[texworks] We've reached r700+; please test

Stefan Löffler st.loeffler at gmail.com
Sat Dec 4 10:18:37 CET 2010


Hi,

On 2010-12-04 08:09, Paul A Norman wrote:
> /Q_INVOKABLE
> int TWScriptAPI::writeFile(const QString& filename, const QString&
> content) const
>
> 1. Ok, so const QString& filename is a fully qualified path?
>
> Through Qt internals, does the path default to anything if no path is given?

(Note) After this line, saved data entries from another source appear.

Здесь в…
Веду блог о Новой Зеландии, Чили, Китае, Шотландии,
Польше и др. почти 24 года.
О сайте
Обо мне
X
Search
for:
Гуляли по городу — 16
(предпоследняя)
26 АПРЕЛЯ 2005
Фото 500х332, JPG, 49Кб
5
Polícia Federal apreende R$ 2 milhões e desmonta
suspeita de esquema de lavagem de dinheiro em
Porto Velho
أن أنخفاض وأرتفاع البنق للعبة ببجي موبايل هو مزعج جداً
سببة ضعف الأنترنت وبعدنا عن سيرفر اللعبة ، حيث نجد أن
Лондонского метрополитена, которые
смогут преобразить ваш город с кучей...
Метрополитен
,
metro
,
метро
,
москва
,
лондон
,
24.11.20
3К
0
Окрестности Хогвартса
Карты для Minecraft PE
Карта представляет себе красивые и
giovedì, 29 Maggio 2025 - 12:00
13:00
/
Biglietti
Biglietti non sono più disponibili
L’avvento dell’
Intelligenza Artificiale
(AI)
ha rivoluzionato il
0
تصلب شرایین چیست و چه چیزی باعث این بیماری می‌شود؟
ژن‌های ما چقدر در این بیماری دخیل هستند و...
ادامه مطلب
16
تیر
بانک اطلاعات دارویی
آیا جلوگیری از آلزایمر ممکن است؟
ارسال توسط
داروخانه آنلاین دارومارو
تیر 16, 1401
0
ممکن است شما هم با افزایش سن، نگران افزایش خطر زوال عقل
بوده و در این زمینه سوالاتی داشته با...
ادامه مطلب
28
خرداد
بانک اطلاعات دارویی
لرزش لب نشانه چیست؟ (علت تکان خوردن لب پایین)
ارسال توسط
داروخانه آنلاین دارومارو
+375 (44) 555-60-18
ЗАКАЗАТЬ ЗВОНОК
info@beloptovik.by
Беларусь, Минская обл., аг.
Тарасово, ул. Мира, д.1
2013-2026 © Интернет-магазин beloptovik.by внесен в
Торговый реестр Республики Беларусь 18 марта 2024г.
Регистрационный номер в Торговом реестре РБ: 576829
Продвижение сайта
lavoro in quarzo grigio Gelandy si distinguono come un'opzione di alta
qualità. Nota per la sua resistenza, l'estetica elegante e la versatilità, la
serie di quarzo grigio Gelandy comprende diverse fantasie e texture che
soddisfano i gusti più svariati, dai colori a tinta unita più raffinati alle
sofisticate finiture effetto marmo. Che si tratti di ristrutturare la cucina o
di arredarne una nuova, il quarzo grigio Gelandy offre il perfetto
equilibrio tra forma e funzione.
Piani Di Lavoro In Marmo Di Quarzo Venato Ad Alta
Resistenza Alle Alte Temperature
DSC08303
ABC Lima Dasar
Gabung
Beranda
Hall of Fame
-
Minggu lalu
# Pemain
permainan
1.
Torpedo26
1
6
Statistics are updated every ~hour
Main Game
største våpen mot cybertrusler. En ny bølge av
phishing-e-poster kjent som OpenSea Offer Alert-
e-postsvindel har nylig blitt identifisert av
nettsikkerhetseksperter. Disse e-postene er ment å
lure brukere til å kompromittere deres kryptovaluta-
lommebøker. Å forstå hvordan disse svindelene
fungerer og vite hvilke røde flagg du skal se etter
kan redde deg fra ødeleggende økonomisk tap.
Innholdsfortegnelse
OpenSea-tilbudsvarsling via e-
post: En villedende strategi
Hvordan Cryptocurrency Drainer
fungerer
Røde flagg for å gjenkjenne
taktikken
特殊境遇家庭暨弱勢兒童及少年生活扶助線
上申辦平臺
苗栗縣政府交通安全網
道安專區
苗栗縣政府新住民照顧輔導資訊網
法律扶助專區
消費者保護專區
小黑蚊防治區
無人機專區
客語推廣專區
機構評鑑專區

Duh, I don't know how I could have overlooked this - thanks for noticing
and reporting.
Starting from r703, relative paths are taken to be relative to the
folder containing the calling script's file. So if you have a script
file <resources>/scripts/test/abc.js, a call to TW.writeFile("xyz.log",
...) will create a file <resources>/scripts/test/xyz.log

Before, Qt would internally take the current working directory. In my
brief tests this seemed to default to the script file's folder, but if
this holds in general I don't know.

> Stefan, you mentioned that const QString& content is going to write as UTF-8
>
>   umBytes = fout.write(content.toUtf8());
>
> 2. If  QString& content is only ascii will that as expected only
> render as Ascii in that utf-8 doesn't kick in unil after ascii 127(?)
> - is that right? Ascii to 128 will still be saved as a single octet?
> Qt doesn't do anything unexpected here?

Yeah, ASCII should not change at all. As for anything beyond ASCII, it
depends on how the strings are constructed. Internally, Qt uses some
unicode encoding (don't ask me which exactly). So when constructing
strings, you have to be careful to make Qt convert the encoding in which
your string is given into its internal encoding. For QtScript files, I'd
expect this to work out-of-the-box, though, since all strings are stored
as QString objects (e.g., for python, however, there is a distinction
between "normal" strings and unicode strings at least in some version).

> 3. And the int returned on success/failure, is there some hint as to
> cause of failure available?
>
> Looks at moment like just   SystemAccess_Failed    or
> SystemAccess_OK  -  is that right?

Yes, and no. There are three return values:
        SystemAccess_OK = 0,
        SystemAccess_Failed = 1,
        SystemAccess_PermissionDenied = 2
PermissionDenied is returned when writing is disabled. If it is enabled,
though, and writing fails, there is no further distinction (e.g.,
whether you are trying to write to a folder that doesn't exist, or to a
file that is protected by some system's permissions, etc.).

> For text files returnFileContents() will be really really helpful :)

Yes, yes, this is planned and in the making ;).